■ REQUIREMENT: Start at the top of the records below and copy them exactly to the end.

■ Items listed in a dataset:
_ _ _ _ _ _ _

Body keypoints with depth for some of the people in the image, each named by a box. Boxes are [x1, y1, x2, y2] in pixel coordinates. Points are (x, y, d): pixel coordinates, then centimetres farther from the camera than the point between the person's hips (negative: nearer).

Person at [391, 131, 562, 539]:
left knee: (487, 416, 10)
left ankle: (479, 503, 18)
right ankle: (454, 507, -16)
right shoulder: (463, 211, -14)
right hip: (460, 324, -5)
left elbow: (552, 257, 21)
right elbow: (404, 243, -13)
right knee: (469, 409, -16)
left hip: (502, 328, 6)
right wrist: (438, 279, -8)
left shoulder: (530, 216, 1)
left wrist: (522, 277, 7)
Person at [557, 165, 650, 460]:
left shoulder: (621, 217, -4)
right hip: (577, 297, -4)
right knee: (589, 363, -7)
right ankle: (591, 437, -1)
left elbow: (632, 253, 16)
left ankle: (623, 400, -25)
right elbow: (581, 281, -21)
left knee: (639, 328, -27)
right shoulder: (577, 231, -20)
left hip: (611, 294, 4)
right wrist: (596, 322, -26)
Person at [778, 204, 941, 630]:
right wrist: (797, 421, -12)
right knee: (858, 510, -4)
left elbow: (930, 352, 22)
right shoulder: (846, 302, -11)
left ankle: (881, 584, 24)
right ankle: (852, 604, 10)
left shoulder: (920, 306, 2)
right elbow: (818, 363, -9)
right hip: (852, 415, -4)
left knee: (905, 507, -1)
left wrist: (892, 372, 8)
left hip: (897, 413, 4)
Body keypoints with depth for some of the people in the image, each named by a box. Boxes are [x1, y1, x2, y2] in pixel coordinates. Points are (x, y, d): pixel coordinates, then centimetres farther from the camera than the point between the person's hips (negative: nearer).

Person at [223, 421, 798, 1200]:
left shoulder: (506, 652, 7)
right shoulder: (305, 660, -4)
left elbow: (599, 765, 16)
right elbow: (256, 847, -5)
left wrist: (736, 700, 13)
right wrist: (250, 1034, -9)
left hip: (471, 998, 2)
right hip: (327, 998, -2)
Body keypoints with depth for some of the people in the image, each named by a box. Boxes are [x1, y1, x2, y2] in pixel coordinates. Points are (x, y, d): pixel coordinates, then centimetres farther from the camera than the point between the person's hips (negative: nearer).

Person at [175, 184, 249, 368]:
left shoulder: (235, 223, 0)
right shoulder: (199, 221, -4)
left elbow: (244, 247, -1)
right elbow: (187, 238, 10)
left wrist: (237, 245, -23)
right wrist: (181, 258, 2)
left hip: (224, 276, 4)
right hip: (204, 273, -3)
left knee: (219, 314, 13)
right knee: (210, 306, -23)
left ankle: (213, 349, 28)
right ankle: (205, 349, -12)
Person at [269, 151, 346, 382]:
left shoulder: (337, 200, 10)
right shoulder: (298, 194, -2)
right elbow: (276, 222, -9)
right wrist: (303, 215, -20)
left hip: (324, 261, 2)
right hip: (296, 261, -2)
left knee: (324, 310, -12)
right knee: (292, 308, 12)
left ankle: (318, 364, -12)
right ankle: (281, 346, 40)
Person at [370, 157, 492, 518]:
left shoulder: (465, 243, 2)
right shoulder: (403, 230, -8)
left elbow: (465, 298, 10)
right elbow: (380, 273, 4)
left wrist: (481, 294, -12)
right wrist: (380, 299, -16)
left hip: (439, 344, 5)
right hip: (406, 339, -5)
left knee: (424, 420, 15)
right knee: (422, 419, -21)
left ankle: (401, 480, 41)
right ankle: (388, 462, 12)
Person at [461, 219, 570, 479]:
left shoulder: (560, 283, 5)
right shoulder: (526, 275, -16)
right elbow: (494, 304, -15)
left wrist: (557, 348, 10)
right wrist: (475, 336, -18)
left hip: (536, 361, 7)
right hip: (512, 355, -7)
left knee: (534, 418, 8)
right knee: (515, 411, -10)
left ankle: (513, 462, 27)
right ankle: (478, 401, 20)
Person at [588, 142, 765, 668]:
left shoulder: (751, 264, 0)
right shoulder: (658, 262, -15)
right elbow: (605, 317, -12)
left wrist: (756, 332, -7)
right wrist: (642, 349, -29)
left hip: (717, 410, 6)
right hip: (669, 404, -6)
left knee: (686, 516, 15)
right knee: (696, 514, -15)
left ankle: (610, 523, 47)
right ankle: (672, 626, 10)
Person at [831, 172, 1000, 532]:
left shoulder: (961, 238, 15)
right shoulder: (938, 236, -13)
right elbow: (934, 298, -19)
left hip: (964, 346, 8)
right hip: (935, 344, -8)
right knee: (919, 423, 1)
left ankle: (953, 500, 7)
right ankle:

_ _ _ _ _ _ _

■ TASK OUTPUT:
Body keypoints with depth for some of the people in the image, each named by a box. Boxes are [x1, y1, x2, y2] in pixel coordinates. Points are (x, y, d): pixel coordinates, then centimetres farther from the camera than the point between the person's hips (negative: nearer).

Person at [391, 131, 562, 539]:
left knee: (487, 416, 10)
left ankle: (479, 503, 18)
right ankle: (454, 507, -16)
right shoulder: (463, 211, -14)
right hip: (460, 324, -5)
left elbow: (552, 257, 21)
right elbow: (404, 243, -13)
right knee: (469, 409, -16)
left hip: (502, 328, 6)
right wrist: (438, 279, -8)
left shoulder: (530, 216, 1)
left wrist: (522, 277, 7)
Person at [557, 165, 650, 460]:
left shoulder: (621, 217, -4)
right hip: (577, 297, -4)
right knee: (589, 363, -7)
right ankle: (591, 437, -1)
left elbow: (632, 253, 16)
left ankle: (623, 400, -25)
right elbow: (581, 281, -21)
left knee: (639, 328, -27)
right shoulder: (577, 231, -20)
left hip: (611, 294, 4)
right wrist: (596, 322, -26)
Person at [778, 204, 941, 630]:
right wrist: (797, 421, -12)
right knee: (858, 510, -4)
left elbow: (930, 352, 22)
right shoulder: (846, 302, -11)
left ankle: (881, 584, 24)
right ankle: (852, 604, 10)
left shoulder: (920, 306, 2)
right elbow: (818, 363, -9)
right hip: (852, 415, -4)
left knee: (905, 507, -1)
left wrist: (892, 372, 8)
left hip: (897, 413, 4)
Body keypoints with depth for some of the people in the image, each named by a box. Boxes are [x1, y1, x2, y2] in pixel coordinates. Points are (x, y, d): pixel coordinates, then centimetres farther from the camera than the point between the person's hips (negative: nearer).

Person at [223, 421, 798, 1200]:
left shoulder: (506, 652, 7)
right shoulder: (305, 660, -4)
left elbow: (599, 765, 16)
right elbow: (256, 847, -5)
left wrist: (736, 700, 13)
right wrist: (250, 1034, -9)
left hip: (471, 998, 2)
right hip: (327, 998, -2)
Body keypoints with depth for some of the people in the image, each named by a box. Boxes are [x1, y1, x2, y2] in pixel coordinates. Points are (x, y, d): pixel coordinates, then centimetres farther from the camera than the point between the person's hips (negative: nearer).

Person at [175, 184, 249, 368]:
left shoulder: (235, 223, 0)
right shoulder: (199, 221, -4)
left elbow: (244, 247, -1)
right elbow: (187, 238, 10)
left wrist: (237, 245, -23)
right wrist: (181, 258, 2)
left hip: (224, 276, 4)
right hip: (204, 273, -3)
left knee: (219, 314, 13)
right knee: (210, 306, -23)
left ankle: (213, 349, 28)
right ankle: (205, 349, -12)
Person at [269, 151, 346, 382]:
left shoulder: (337, 200, 10)
right shoulder: (298, 194, -2)
right elbow: (276, 222, -9)
right wrist: (303, 215, -20)
left hip: (324, 261, 2)
right hip: (296, 261, -2)
left knee: (324, 310, -12)
right knee: (292, 308, 12)
left ankle: (318, 364, -12)
right ankle: (281, 346, 40)
Person at [370, 157, 492, 518]:
left shoulder: (465, 243, 2)
right shoulder: (403, 230, -8)
left elbow: (465, 298, 10)
right elbow: (380, 273, 4)
left wrist: (481, 294, -12)
right wrist: (380, 299, -16)
left hip: (439, 344, 5)
right hip: (406, 339, -5)
left knee: (424, 420, 15)
right knee: (422, 419, -21)
left ankle: (401, 480, 41)
right ankle: (388, 462, 12)
Person at [461, 219, 570, 479]:
left shoulder: (560, 283, 5)
right shoulder: (526, 275, -16)
right elbow: (494, 304, -15)
left wrist: (557, 348, 10)
right wrist: (475, 336, -18)
left hip: (536, 361, 7)
right hip: (512, 355, -7)
left knee: (534, 418, 8)
right knee: (515, 411, -10)
left ankle: (513, 462, 27)
right ankle: (478, 401, 20)
Person at [588, 142, 765, 668]:
left shoulder: (751, 264, 0)
right shoulder: (658, 262, -15)
right elbow: (605, 317, -12)
left wrist: (756, 332, -7)
right wrist: (642, 349, -29)
left hip: (717, 410, 6)
right hip: (669, 404, -6)
left knee: (686, 516, 15)
right knee: (696, 514, -15)
left ankle: (610, 523, 47)
right ankle: (672, 626, 10)
Person at [831, 172, 1000, 532]:
left shoulder: (961, 238, 15)
right shoulder: (938, 236, -13)
right elbow: (934, 298, -19)
left hip: (964, 346, 8)
right hip: (935, 344, -8)
right knee: (919, 423, 1)
left ankle: (953, 500, 7)
right ankle:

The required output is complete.